At Bay Area Mortuary Services, they have made funeral arrangements for those who’ve died from COVID-19 and that includes taking extra precautions and sometimes having tough conversations to reduce the risk of spreading the disease.
Instead of a crowded chapel of mourners, state health leaders said only 10 people can now attend a funeral and they must sit six feet apart. This is why many funeral homes are offering a different way for families to say goodbye.
“What we are doing is live streaming the services so families can still watch and see what’s going on,” said Jeanette Weinert from Bay Area Mortuary Services.
The San Jose mortuary service has already helped families who’ve had relatives die from COVID-19. To protect their staff, from drivers to embalmers, they’ve made some changes in how the bodies are handled.

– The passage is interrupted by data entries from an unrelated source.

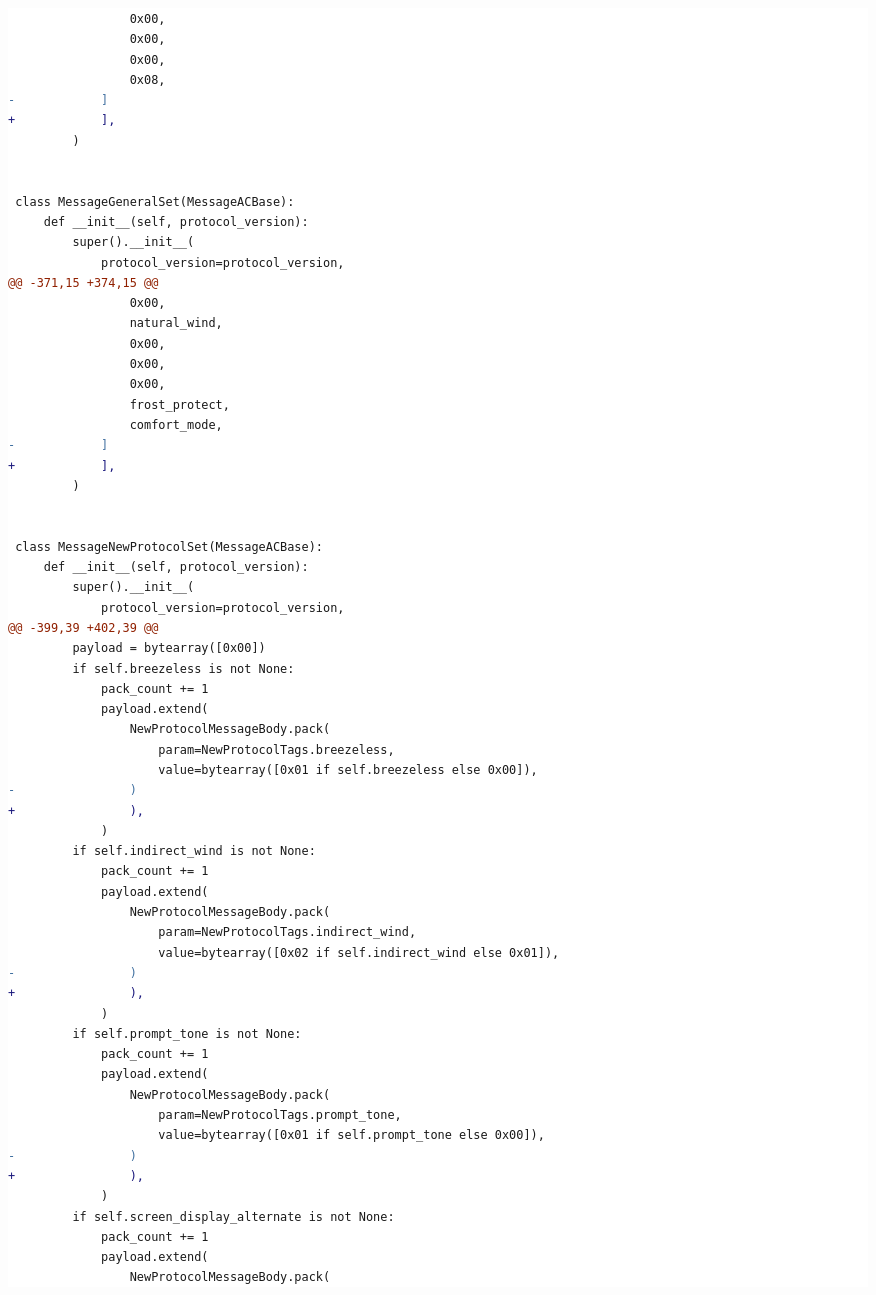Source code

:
 ```diff
                 0x00,
                 0x00,
                 0x00,
                 0x08,
-            ]
+            ],
         )
 
 
 class MessageGeneralSet(MessageACBase):
     def __init__(self, protocol_version):
         super().__init__(
             protocol_version=protocol_version,
@@ -371,15 +374,15 @@
                 0x00,
                 natural_wind,
                 0x00,
                 0x00,
                 0x00,
                 frost_protect,
                 comfort_mode,
-            ]
+            ],
         )
 
 
 class MessageNewProtocolSet(MessageACBase):
     def __init__(self, protocol_version):
         super().__init__(
             protocol_version=protocol_version,
@@ -399,39 +402,39 @@
         payload = bytearray([0x00])
         if self.breezeless is not None:
             pack_count += 1
             payload.extend(
                 NewProtocolMessageBody.pack(
                     param=NewProtocolTags.breezeless,
                     value=bytearray([0x01 if self.breezeless else 0x00]),
-                )
+                ),
             )
         if self.indirect_wind is not None:
             pack_count += 1
             payload.extend(
                 NewProtocolMessageBody.pack(
                     param=NewProtocolTags.indirect_wind,
                     value=bytearray([0x02 if self.indirect_wind else 0x01]),
-                )
+                ),
             )
         if self.prompt_tone is not None:
             pack_count += 1
             payload.extend(
                 NewProtocolMessageBody.pack(
                     param=NewProtocolTags.prompt_tone,
                     value=bytearray([0x01 if self.prompt_tone else 0x00]),
-                )
+                ),
             )
         if self.screen_display_alternate is not None:
             pack_count += 1
             payload.extend(
                 NewProtocolMessageBody.pack(
```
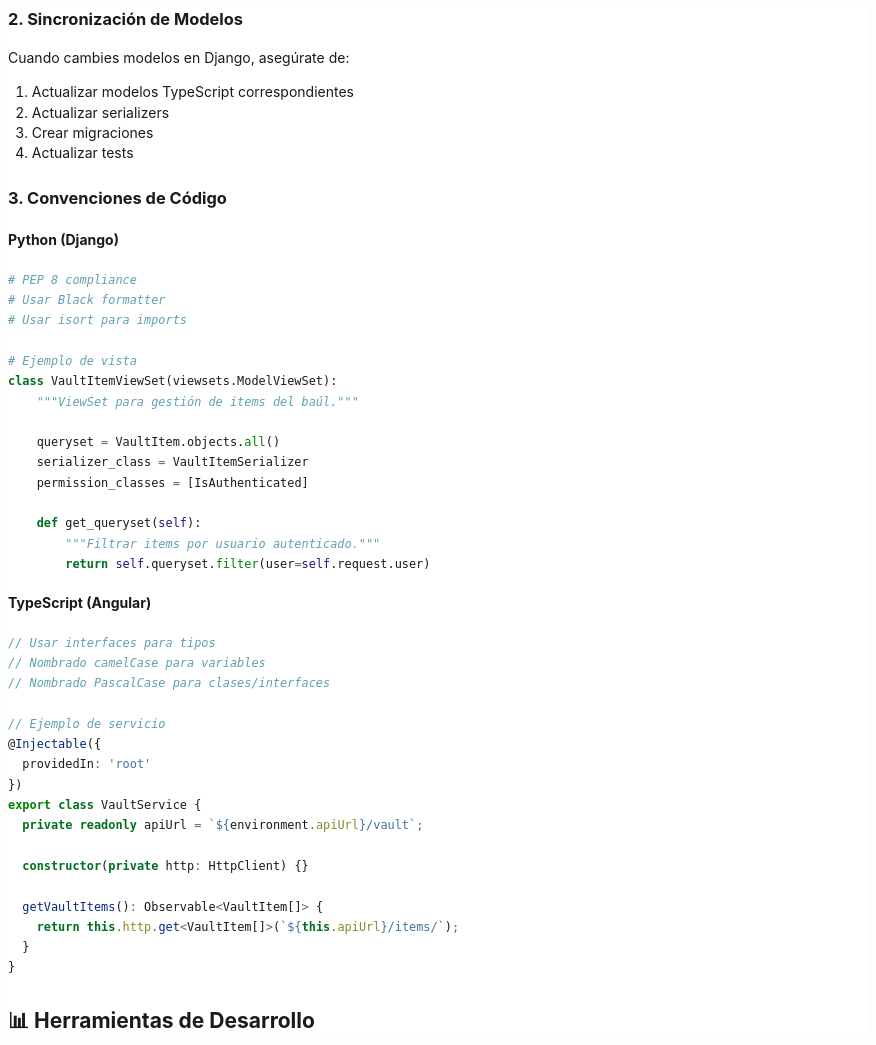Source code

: ### 2. Sincronización de Modelos
Cuando cambies modelos en Django, asegúrate de:
1. Actualizar modelos TypeScript correspondientes
2. Actualizar serializers
3. Crear migraciones
4. Actualizar tests

### 3. Convenciones de Código

#### Python (Django)
```python
# PEP 8 compliance
# Usar Black formatter
# Usar isort para imports

# Ejemplo de vista
class VaultItemViewSet(viewsets.ModelViewSet):
    """ViewSet para gestión de items del baúl."""
    
    queryset = VaultItem.objects.all()
    serializer_class = VaultItemSerializer
    permission_classes = [IsAuthenticated]
    
    def get_queryset(self):
        """Filtrar items por usuario autenticado."""
        return self.queryset.filter(user=self.request.user)
```

#### TypeScript (Angular)
```typescript
// Usar interfaces para tipos
// Nombrado camelCase para variables
// Nombrado PascalCase para clases/interfaces

// Ejemplo de servicio
@Injectable({
  providedIn: 'root'
})
export class VaultService {
  private readonly apiUrl = `${environment.apiUrl}/vault`;
  
  constructor(private http: HttpClient) {}
  
  getVaultItems(): Observable<VaultItem[]> {
    return this.http.get<VaultItem[]>(`${this.apiUrl}/items/`);
  }
}
```

## 📊 Herramientas de Desarrollo
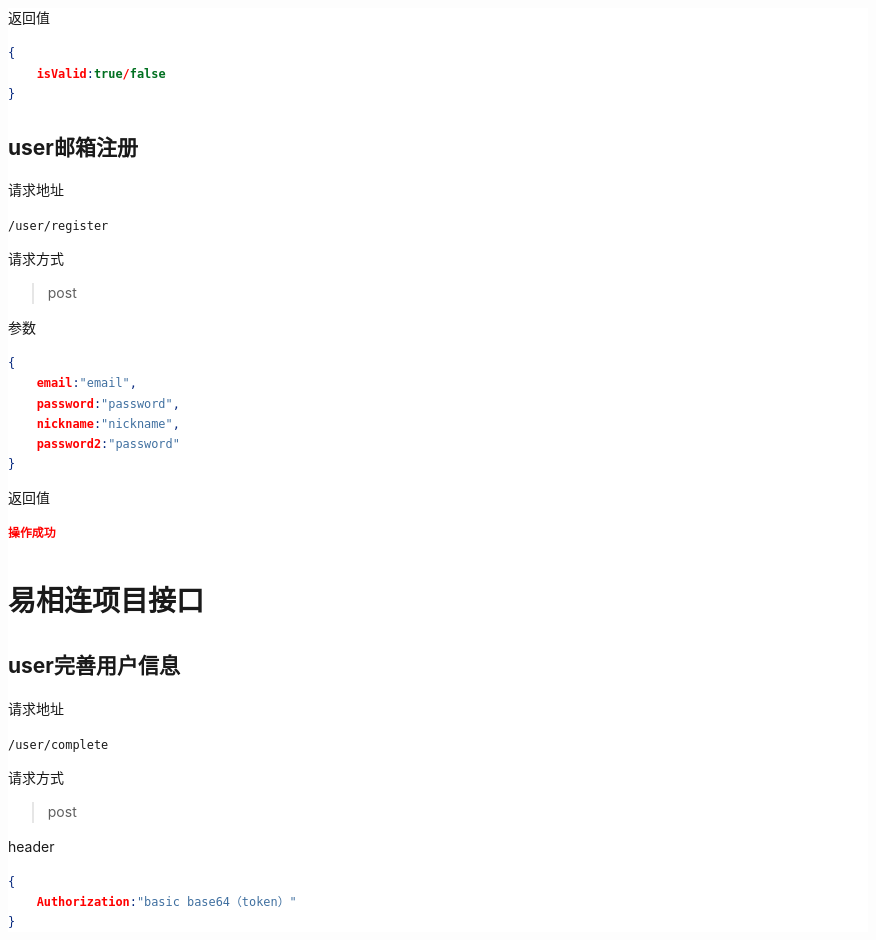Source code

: 返回值

```json
{
	isValid:true/false
}
```



## user邮箱注册

请求地址

```http
/user/register
```

请求方式

> post

参数

```json
{
    email:"email",
    password:"password",
    nickname:"nickname",
    password2:"password"
}
```

返回值

```json
操作成功
```

# 易相连项目接口

## user完善用户信息

请求地址

```http
/user/complete
```

请求方式

> post

header

```json
{
	Authorization:"basic base64（token）"
}
```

“We will suit up to make sure no aerosol sprays from the embalming table or from water splashing and we wear full face masks and shields and double gloves,” said Janette Weinert.
While the CDC recommends protective equipment for funeral service workers, it said there is no evidence to suggest COVID-19 could be transmitted by the deceased.

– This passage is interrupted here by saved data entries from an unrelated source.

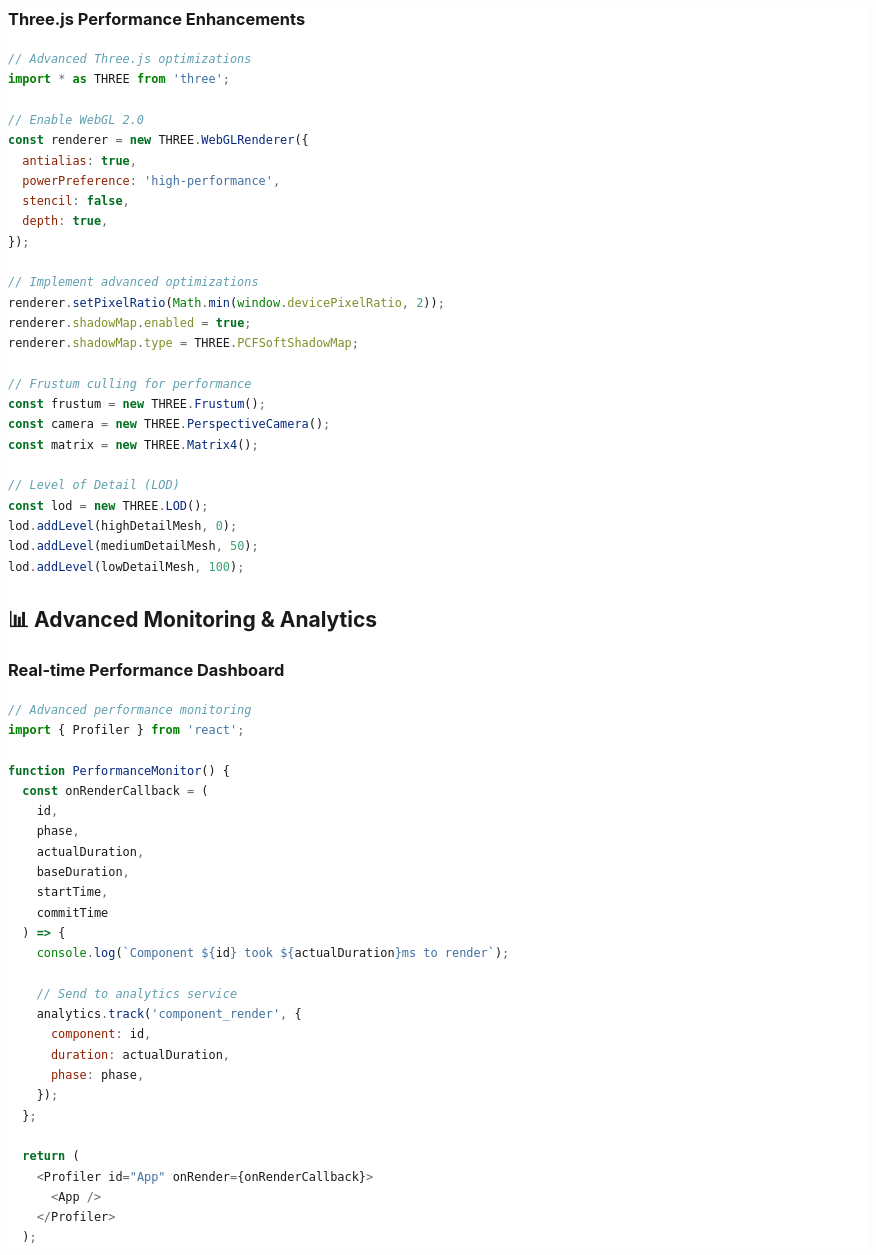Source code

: ### **Three.js Performance Enhancements**

```javascript
// Advanced Three.js optimizations
import * as THREE from 'three';

// Enable WebGL 2.0
const renderer = new THREE.WebGLRenderer({
  antialias: true,
  powerPreference: 'high-performance',
  stencil: false,
  depth: true,
});

// Implement advanced optimizations
renderer.setPixelRatio(Math.min(window.devicePixelRatio, 2));
renderer.shadowMap.enabled = true;
renderer.shadowMap.type = THREE.PCFSoftShadowMap;

// Frustum culling for performance
const frustum = new THREE.Frustum();
const camera = new THREE.PerspectiveCamera();
const matrix = new THREE.Matrix4();

// Level of Detail (LOD)
const lod = new THREE.LOD();
lod.addLevel(highDetailMesh, 0);
lod.addLevel(mediumDetailMesh, 50);
lod.addLevel(lowDetailMesh, 100);
```

## 📊 Advanced Monitoring & Analytics

### **Real-time Performance Dashboard**

```javascript
// Advanced performance monitoring
import { Profiler } from 'react';

function PerformanceMonitor() {
  const onRenderCallback = (
    id,
    phase,
    actualDuration,
    baseDuration,
    startTime,
    commitTime
  ) => {
    console.log(`Component ${id} took ${actualDuration}ms to render`);

    // Send to analytics service
    analytics.track('component_render', {
      component: id,
      duration: actualDuration,
      phase: phase,
    });
  };

  return (
    <Profiler id="App" onRender={onRenderCallback}>
      <App />
    </Profiler>
  );
```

“We are more concerned about the infected live people than those who’ve passed from the virus,” said Weinert.
A concern that hasn’t materialized yet is a surge in bodies. In Spain, they’ve had so many people die so quickly, that they’ve had to turn ice rinks and other facilities into makeshift morgues.
While it’s not the case in the Bay Area, corners are putting contingency plans in place just in case.